Australian labour activist (1894-1973)

(Maria) May Brodney previously known as May Francis (13 April 1894 – 21 August 1973) was an Australian labour activist and a founder member of the Communist Party of Australia in Melbourne.

==Life==
Brodney was born in 1894 in the Melbourne suburb of Malvern. Her parents were Julia, (born Roonan) and John Francis. They had both been born in Ireland, but they met in Australia after they arrived in 1888. She rejected her parents Catholic beliefs and by 1910 she was employed as an underwear-machinist. She joined Vida Goldstein in the feminist Women's Political Association and she started the Women's Industrial and Social Union in 1914 but she was disappointed by its progress.

During the first world war she was an active opponent of conscription into the armed services.

She joined the new in 1915 and became active on its behalf. She endeavored to organise women workers and she became a member of the unions executive. She was the union's representative on the Trades Hall Council, the Underclothing Board and the Court of Industrial Appeals. She was involved with the union until 1929.

In 1920 she was a founder member of the Communist Party of Australia in Melbourne. In 1946 she published work in support of a 40-hour week.

Brodney and her husband bought a log-cabin called "Appin" in the Melbourne suburb of Mount Evelyn. In 1963 M.Brodney, published "Militant Propagandists of the Labor Movement" about the early years of the Labor movement mentioning "May Francis" aka "Mrs Brodney". Her account is written to re-establish her version of events.

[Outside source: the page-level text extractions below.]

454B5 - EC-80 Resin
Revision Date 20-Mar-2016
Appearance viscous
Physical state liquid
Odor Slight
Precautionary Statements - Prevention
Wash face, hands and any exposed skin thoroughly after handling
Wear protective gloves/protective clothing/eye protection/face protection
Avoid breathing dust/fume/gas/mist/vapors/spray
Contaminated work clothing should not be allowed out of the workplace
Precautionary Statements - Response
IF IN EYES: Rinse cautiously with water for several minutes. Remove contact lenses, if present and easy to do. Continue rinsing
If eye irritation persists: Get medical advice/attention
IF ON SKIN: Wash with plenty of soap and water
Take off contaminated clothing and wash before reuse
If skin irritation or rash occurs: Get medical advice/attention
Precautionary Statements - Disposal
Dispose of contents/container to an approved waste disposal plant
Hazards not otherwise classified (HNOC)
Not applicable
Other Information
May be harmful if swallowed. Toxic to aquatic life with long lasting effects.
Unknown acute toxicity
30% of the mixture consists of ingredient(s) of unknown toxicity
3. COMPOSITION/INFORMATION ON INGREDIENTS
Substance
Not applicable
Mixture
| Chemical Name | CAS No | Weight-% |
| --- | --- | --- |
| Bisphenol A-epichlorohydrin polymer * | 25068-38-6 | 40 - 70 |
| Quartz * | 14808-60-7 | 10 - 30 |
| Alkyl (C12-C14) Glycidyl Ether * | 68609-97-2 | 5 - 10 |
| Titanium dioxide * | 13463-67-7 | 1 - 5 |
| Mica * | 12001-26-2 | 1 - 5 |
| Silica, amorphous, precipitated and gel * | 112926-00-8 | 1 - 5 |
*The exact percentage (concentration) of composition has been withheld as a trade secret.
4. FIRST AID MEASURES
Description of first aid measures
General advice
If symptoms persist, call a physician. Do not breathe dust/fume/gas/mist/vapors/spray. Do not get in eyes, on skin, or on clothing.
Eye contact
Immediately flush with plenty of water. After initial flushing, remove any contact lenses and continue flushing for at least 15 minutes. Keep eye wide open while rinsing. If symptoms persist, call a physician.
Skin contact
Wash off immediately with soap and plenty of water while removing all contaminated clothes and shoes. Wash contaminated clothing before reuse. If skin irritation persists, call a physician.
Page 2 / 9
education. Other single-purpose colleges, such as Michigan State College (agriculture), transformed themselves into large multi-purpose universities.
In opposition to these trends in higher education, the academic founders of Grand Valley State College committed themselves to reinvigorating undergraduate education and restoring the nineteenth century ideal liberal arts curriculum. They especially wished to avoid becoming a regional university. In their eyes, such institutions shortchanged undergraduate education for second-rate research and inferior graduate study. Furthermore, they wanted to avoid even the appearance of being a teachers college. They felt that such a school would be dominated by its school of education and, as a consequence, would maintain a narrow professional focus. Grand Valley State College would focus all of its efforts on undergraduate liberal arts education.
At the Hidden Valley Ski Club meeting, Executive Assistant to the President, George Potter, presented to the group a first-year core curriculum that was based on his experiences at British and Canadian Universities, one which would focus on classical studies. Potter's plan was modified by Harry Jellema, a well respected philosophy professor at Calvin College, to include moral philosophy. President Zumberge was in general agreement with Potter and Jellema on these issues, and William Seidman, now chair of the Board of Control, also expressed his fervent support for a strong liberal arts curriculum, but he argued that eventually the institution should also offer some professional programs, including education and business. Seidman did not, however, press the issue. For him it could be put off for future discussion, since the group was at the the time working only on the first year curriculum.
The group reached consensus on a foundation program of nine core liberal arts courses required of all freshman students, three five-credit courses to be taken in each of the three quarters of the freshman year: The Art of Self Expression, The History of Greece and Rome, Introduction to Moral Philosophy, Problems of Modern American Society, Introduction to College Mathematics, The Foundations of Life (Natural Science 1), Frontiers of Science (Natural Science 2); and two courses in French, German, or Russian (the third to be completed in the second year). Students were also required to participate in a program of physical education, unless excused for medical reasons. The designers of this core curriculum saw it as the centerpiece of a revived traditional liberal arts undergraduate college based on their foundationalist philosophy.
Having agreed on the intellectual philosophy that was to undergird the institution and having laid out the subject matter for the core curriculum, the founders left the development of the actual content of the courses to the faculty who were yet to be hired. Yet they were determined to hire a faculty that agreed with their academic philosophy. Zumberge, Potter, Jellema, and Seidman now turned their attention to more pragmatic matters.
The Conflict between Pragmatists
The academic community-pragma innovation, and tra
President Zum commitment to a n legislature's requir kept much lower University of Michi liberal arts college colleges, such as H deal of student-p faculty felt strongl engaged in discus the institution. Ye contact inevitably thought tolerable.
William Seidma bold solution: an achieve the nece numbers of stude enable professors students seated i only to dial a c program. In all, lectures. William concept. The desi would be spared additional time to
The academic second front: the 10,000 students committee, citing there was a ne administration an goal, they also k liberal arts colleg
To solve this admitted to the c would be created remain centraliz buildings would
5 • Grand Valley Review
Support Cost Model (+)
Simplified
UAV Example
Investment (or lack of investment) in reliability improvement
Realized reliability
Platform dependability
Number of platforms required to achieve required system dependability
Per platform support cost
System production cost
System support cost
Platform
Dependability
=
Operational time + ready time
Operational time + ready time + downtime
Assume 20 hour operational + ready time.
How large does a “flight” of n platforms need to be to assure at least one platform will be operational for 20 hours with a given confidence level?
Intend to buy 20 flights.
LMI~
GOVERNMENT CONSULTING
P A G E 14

She died in Mount Evelyn in 1973.

==Private life==
She married Alfred Tennyson Brodney in 1924. He was known as "Bob". Her husband founded a company dealing in car tyres that went bankrupt. He had been found guilty the year before they married in dealing in tyres after he was declared bankrupt as the tyres did not belong to him. He later went on to be a solicitor.